**EXERCISE AIM**
For the material below, please count the lines containing "entries". Reply with the count alone.

:: THE DATA

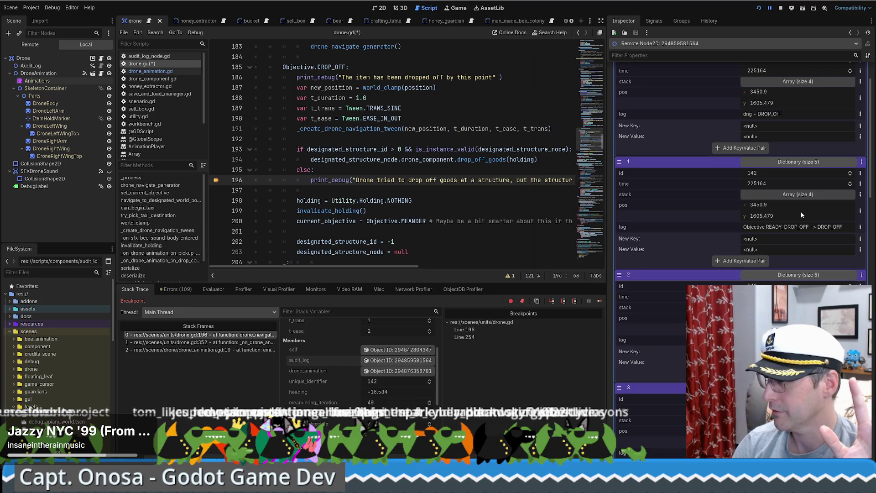
{"action": "scroll", "coordinate": [802, 214], "scroll_direction": "up", "scroll_amount": 1}
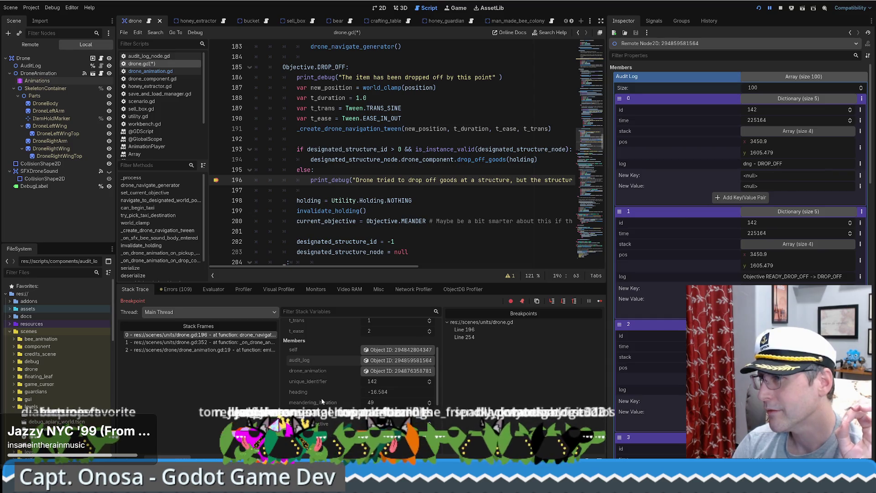
{"action": "scroll", "coordinate": [322, 399], "scroll_direction": "up", "scroll_amount": 2}
{"action": "scroll", "coordinate": [325, 396], "scroll_direction": "down", "scroll_amount": 5}
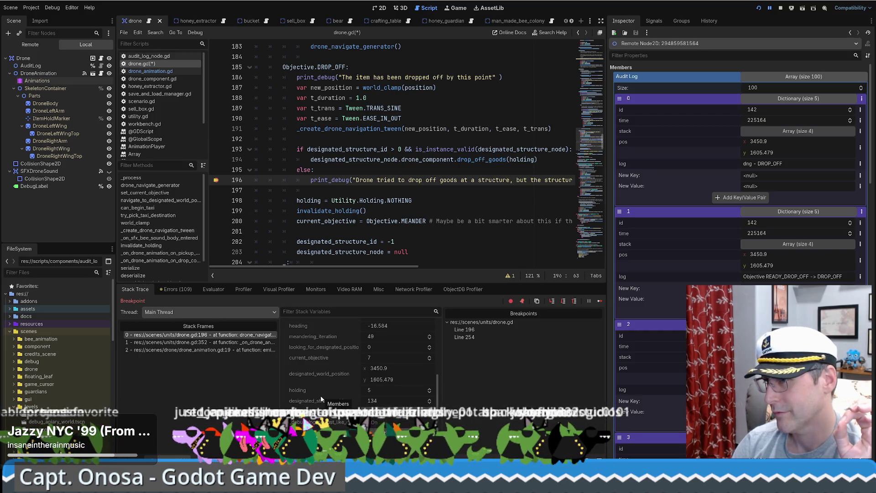
{"action": "scroll", "coordinate": [330, 385], "scroll_direction": "down", "scroll_amount": 1}
{"action": "scroll", "coordinate": [329, 385], "scroll_direction": "down", "scroll_amount": 1}
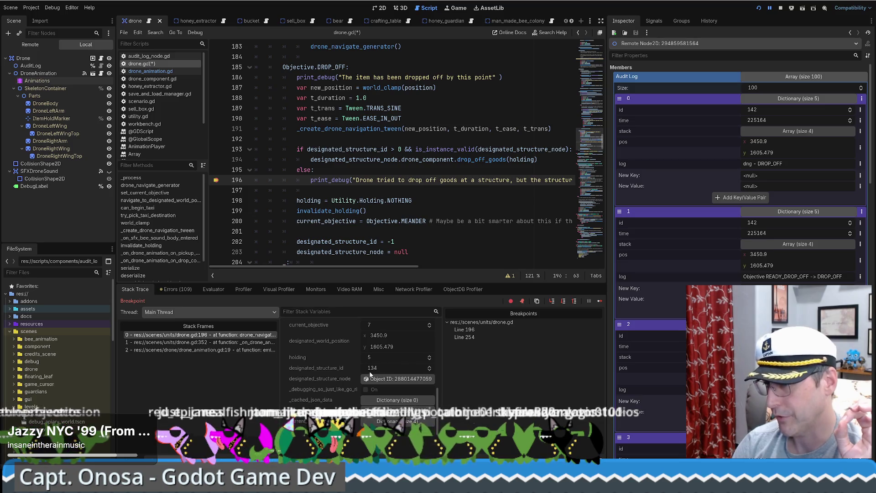
{"action": "scroll", "coordinate": [381, 372], "scroll_direction": "up", "scroll_amount": 5}
Open the paused drone's audit_log object and show its 100 recorded entries in the Inspector.
{"action": "left_click", "coordinate": [376, 384]}
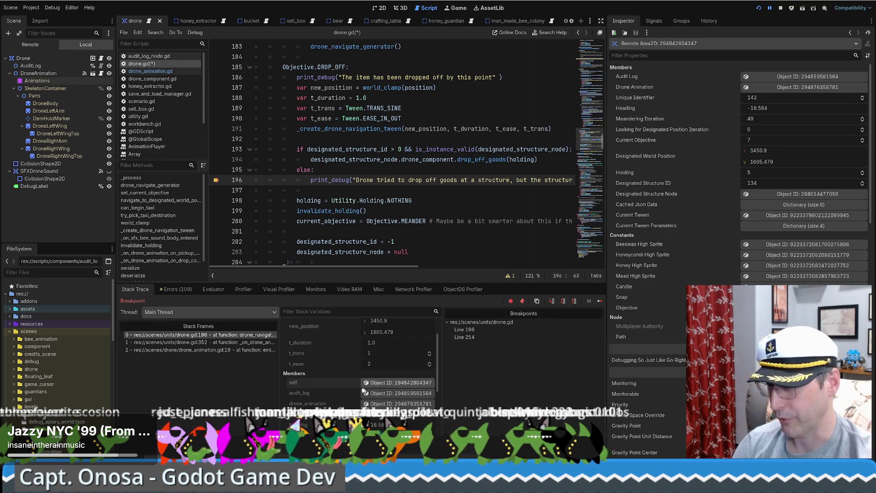
{"action": "scroll", "coordinate": [328, 390], "scroll_direction": "down", "scroll_amount": 1}
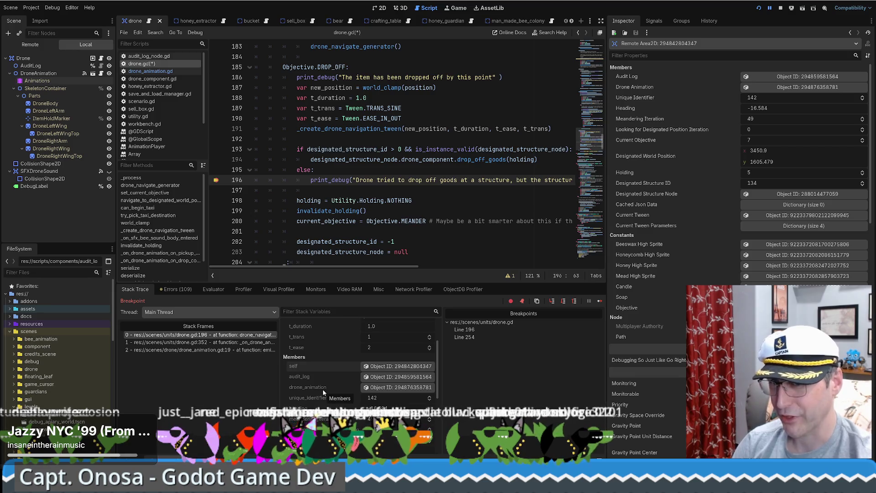
{"action": "scroll", "coordinate": [327, 390], "scroll_direction": "down", "scroll_amount": 2}
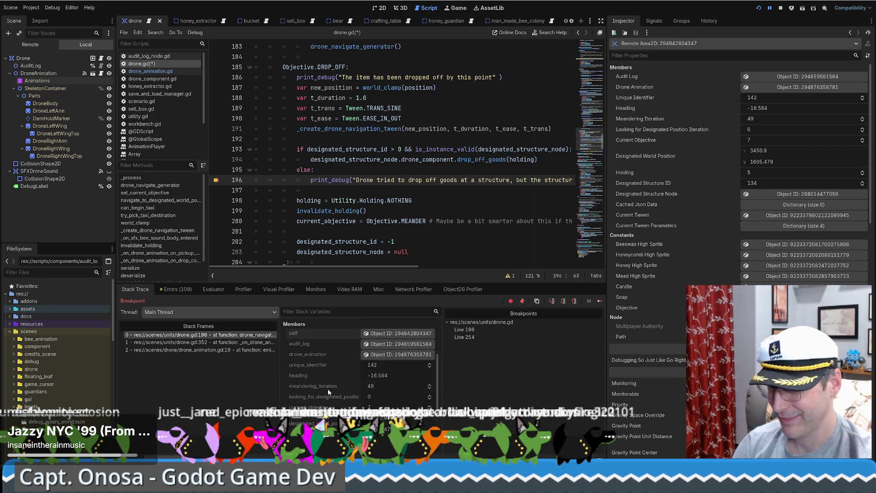
{"action": "scroll", "coordinate": [329, 391], "scroll_direction": "up", "scroll_amount": 2}
{"action": "left_click", "coordinate": [398, 360]}
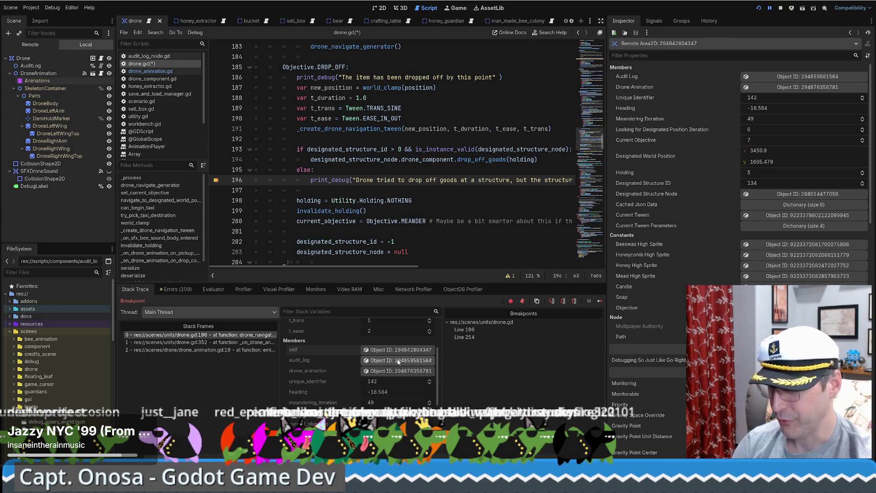
{"action": "left_click", "coordinate": [804, 76]}
Expand audit entry 0, showing id 142, time 225164 and dng - DROP_OFF, then fold entry 1.
{"action": "left_click", "coordinate": [788, 98]}
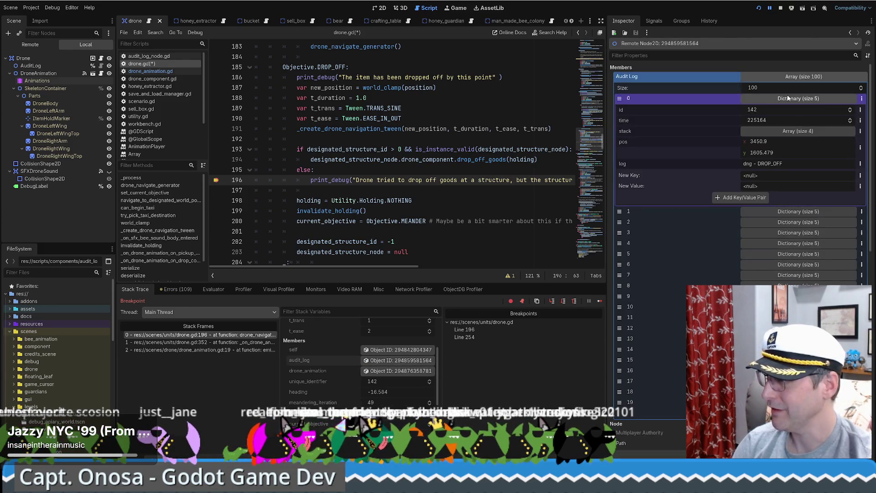
{"action": "left_click", "coordinate": [785, 211]}
{"action": "left_click", "coordinate": [784, 211]}
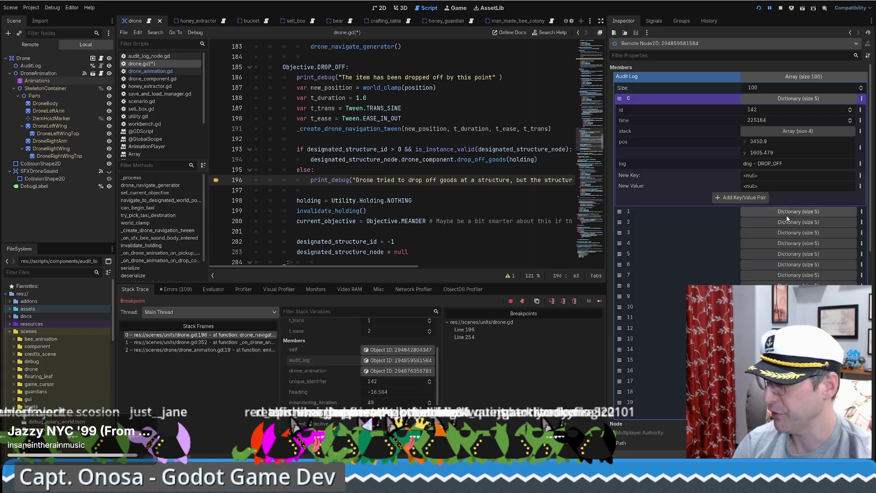
{"action": "left_click", "coordinate": [786, 214]}
{"action": "left_click", "coordinate": [786, 214]}
{"action": "double_click", "coordinate": [785, 223]}
Peek inside audit entries 2, 3 and 5, then return to the line 196 drop-off warning.
{"action": "left_click", "coordinate": [786, 223]}
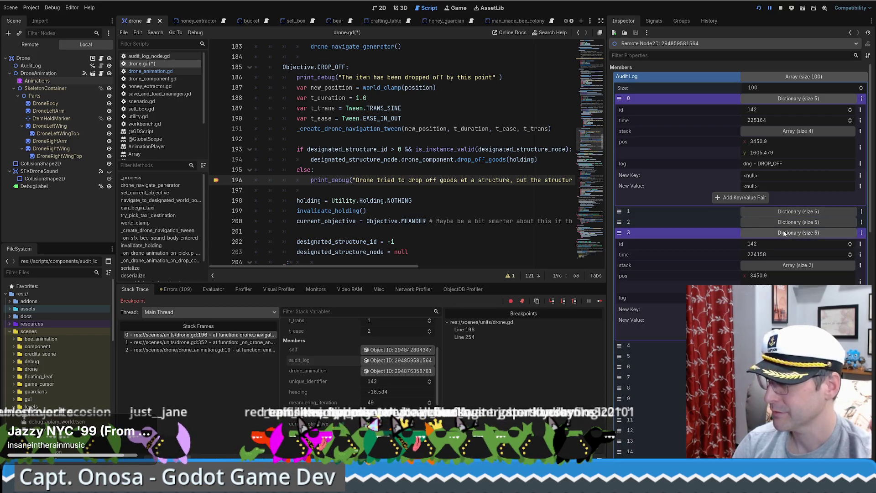
{"action": "left_click", "coordinate": [785, 222]}
{"action": "left_click", "coordinate": [781, 233]}
{"action": "left_click", "coordinate": [780, 233]}
{"action": "left_click", "coordinate": [775, 254]}
{"action": "left_click", "coordinate": [775, 253]}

::::

**RESPONSE**
2